LED lighting

Smart buildings: Is PoE lighting ready for prime time?

As companies look to reduce their environmental impact and make financial savings, smart buildings have become a more common sight. PoE lighting is a new technology that makes smart lighting systems easier to install and cheaper to run – but is the technology ready for the mainstream?

What is a smart building?

The idea of smart buildings date back to the 1980s, with United Technology Building Systems coining the term  “intelligent buildings” in 1981. These original smart buildings centralised control of heating, ventilation, and airflow, but lacked the automations that we now consider key to any smart system.

Today, a smart building uses automated processes to seamlessly control those same building operations of heating, ventilation, and airflow, but also include security systems, lighting, and more. Modern smart buildings feel almost like living organisms in that they react to external factors such as heat, humidity, sunlight, and critically the number of people inside, where they are and what they are doing.

The idea behind smart buildings today are designed to reduce energy use, optimizes space utilisation, and critically minimise environmental impact.
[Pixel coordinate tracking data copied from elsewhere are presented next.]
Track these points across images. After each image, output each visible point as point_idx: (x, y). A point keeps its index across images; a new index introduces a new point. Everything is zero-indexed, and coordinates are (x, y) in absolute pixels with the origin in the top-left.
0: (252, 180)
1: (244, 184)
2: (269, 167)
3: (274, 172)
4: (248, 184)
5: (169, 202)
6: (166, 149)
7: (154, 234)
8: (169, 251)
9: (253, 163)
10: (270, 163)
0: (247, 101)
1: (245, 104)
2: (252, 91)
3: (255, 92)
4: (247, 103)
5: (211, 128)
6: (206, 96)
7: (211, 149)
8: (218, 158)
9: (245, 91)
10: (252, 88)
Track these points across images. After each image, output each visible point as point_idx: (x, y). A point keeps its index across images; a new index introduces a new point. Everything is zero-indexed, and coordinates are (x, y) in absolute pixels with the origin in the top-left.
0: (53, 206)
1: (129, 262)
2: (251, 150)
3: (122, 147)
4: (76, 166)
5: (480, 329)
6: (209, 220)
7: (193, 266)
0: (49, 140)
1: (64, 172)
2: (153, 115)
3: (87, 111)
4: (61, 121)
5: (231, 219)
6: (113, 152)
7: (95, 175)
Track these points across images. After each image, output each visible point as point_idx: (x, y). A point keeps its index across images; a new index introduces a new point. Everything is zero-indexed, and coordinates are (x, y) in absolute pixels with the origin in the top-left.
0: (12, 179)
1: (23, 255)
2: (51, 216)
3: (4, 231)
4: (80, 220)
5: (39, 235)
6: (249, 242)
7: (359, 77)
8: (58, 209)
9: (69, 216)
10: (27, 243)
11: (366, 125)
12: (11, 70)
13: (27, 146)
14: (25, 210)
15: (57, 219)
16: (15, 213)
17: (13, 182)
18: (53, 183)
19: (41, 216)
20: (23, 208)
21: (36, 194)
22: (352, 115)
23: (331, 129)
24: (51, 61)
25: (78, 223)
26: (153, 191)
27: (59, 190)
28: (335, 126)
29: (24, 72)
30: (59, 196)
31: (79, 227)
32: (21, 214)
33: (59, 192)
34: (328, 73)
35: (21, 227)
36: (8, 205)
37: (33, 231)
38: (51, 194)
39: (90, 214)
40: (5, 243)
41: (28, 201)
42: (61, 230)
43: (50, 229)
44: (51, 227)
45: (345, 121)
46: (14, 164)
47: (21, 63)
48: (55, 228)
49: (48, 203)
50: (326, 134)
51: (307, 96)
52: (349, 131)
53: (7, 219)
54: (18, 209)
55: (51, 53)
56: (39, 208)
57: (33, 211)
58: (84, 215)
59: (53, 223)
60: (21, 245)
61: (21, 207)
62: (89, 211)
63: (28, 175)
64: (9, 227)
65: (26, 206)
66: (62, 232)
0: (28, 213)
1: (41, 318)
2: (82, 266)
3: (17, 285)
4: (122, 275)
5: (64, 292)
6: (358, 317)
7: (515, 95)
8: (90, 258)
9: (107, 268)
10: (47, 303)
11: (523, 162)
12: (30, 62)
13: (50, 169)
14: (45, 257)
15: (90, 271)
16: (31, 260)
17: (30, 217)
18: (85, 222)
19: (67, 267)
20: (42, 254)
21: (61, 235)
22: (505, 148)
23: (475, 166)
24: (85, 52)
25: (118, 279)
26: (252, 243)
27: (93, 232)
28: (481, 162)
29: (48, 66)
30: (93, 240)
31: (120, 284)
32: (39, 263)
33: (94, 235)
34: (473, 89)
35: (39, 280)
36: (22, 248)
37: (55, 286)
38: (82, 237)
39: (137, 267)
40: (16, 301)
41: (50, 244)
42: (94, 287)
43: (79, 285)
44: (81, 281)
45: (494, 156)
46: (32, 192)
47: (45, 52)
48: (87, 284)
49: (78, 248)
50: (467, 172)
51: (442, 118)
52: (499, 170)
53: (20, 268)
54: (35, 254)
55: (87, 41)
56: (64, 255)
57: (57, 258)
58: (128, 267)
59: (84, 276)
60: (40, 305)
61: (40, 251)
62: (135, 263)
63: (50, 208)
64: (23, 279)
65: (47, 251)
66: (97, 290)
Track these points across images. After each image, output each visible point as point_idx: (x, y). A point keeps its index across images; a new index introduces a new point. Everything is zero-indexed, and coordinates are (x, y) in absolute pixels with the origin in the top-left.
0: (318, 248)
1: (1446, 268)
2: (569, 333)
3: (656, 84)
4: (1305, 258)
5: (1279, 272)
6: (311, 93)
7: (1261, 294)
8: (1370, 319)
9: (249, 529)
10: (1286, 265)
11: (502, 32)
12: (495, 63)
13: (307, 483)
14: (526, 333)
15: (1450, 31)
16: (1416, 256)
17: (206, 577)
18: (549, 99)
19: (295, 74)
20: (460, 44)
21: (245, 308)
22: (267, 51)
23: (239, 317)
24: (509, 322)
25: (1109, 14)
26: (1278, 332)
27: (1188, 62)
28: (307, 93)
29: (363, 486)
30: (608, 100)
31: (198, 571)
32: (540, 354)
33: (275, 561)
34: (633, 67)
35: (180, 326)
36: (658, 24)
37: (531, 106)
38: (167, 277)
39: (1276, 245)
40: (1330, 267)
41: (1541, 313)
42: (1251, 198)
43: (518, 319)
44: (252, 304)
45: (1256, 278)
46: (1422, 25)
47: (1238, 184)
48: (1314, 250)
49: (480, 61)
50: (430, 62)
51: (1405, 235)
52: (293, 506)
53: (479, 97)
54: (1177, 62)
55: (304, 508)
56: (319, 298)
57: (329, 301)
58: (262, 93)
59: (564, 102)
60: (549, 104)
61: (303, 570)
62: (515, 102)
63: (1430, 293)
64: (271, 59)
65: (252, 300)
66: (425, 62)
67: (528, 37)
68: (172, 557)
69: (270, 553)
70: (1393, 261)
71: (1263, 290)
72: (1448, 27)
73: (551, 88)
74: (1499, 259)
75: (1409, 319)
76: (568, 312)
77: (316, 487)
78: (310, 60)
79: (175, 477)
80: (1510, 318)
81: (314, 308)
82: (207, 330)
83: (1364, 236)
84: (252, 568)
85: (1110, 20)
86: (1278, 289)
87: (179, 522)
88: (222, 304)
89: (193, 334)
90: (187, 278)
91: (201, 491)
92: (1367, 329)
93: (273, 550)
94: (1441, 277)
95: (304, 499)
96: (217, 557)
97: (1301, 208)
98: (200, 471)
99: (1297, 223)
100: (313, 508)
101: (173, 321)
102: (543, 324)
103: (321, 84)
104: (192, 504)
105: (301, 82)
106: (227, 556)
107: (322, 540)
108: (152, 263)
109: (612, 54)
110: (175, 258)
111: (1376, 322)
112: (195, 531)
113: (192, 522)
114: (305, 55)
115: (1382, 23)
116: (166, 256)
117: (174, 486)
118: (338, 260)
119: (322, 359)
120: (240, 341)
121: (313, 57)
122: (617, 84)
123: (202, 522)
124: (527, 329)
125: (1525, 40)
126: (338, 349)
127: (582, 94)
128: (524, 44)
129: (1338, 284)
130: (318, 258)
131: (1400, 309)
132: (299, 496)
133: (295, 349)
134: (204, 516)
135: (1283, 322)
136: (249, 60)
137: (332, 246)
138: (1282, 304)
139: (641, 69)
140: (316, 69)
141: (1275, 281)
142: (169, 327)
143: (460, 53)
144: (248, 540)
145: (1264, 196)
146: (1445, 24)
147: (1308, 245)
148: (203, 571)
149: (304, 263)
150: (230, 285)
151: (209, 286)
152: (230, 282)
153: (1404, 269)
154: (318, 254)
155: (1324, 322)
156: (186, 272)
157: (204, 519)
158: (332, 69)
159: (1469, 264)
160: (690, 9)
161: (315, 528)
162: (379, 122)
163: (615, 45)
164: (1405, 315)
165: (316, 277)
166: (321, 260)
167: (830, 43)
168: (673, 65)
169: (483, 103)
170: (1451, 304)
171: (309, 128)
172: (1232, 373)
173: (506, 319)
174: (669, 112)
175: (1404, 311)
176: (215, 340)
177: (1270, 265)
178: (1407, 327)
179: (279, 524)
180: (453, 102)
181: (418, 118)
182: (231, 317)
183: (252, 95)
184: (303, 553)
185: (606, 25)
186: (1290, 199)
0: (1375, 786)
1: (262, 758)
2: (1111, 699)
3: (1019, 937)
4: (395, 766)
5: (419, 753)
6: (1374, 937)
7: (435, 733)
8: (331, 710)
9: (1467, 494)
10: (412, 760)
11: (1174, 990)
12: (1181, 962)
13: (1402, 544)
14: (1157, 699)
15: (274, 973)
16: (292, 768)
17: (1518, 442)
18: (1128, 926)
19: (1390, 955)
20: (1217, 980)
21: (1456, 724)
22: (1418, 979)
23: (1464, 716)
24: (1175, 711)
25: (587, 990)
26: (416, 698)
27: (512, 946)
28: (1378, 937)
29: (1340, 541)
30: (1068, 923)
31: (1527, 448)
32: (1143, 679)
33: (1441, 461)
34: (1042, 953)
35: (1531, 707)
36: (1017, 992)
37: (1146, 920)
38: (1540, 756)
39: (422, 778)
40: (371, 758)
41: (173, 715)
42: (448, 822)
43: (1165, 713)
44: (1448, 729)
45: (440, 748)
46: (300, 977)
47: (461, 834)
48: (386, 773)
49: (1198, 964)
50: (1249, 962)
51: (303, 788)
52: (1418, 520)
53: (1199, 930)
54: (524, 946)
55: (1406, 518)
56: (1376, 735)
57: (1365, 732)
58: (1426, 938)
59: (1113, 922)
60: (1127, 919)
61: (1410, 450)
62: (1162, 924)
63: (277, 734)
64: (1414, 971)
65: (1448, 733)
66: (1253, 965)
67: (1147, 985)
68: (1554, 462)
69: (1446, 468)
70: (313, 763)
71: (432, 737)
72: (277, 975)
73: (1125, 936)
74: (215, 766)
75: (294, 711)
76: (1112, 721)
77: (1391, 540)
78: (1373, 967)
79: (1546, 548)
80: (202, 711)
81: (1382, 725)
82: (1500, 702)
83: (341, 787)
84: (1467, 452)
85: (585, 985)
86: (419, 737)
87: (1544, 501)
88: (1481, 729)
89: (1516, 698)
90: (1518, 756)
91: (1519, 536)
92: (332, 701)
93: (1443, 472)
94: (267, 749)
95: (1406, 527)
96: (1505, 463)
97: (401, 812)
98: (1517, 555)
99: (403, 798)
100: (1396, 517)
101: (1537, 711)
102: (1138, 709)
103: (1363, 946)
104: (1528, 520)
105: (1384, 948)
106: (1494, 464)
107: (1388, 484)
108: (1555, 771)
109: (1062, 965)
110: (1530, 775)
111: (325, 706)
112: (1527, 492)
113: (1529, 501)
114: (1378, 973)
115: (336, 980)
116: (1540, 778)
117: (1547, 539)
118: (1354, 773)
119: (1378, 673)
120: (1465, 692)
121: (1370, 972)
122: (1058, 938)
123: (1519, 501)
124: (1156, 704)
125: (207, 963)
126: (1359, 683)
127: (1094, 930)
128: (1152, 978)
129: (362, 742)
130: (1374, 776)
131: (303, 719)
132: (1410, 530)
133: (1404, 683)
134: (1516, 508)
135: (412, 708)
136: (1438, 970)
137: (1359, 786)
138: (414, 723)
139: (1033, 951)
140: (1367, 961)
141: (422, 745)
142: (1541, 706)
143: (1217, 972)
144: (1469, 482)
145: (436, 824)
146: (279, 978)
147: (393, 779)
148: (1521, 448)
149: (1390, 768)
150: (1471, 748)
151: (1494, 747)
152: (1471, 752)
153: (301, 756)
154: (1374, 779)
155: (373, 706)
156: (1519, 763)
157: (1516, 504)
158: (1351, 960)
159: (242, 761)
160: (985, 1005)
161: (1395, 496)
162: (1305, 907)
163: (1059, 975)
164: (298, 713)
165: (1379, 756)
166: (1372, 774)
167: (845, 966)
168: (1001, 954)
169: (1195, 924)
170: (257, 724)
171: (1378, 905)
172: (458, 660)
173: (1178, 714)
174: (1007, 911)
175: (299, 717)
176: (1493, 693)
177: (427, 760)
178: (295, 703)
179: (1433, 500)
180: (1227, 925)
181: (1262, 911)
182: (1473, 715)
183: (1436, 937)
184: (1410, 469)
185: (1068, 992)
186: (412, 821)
If heating and lights are only switched on when people are in specific rooms and temperatures are below a certain level, then that can make huge energy savings, which is good both for a company’s bottom line and the environment.

What is PoE lighting?

Lighting consumes a significant amount of energy, and so an automated system that controls the lighting within a building is attractive to any company looking to save money and improve their green credentials.

Most businesses are already moving towards LED lighting systems over the traditional incandescent or halogen bulbs which wasted significant amounts of energy as heat. In general, these LED bulbs can be simple exact replacements for their halogen counterparts, but for companies that want to make their systems both smarter and more efficient then a PoE (power over ethernet) lighting system is an increasingly popular solution.

Ethernet technology has been used in the IT sector for decades, connecting up PCs, switches, and routers to the data network. However, by providing power and data over the same connection, wiring together a smart lighting system suddenly becomes significantly easier and less expensive.

Rather than needing to connect lights to the mains power and then somehow control them via smart WiFi-connected bulbs or other technology, PoE means that the LED lights are connected only by a single ethernet cable, which is significantly more reliable. And, with PoE and LEDs both relying on DC power, there is no energy loss from changing between AC and DC, meaning such a system is easier to install and maintain and cheaper to run.

PoE was originally launched back in 2003, but with the technology only capable of delivering 15.4W per port, it was difficult to use for lighting systems which need more power to light a room. The latest standard, 802.3bt, was adopted in late 2018, and has made PoE lighting a reality with the ability for the network to carry 60W per port (Type 3) and 90W per port (Type 4) by using all four pairs of a PoE cable.

Simple ethernet connectivity will make it easier than ever to crate smart systems, with lights, sensors, thermostats, and security systems and more all connected with single cables and more easily automated through a single wired system. It is the future, and with as the standards improve and offer more power delivery through the same single connection, more complex and environmentally-friendly systems are finally within reach.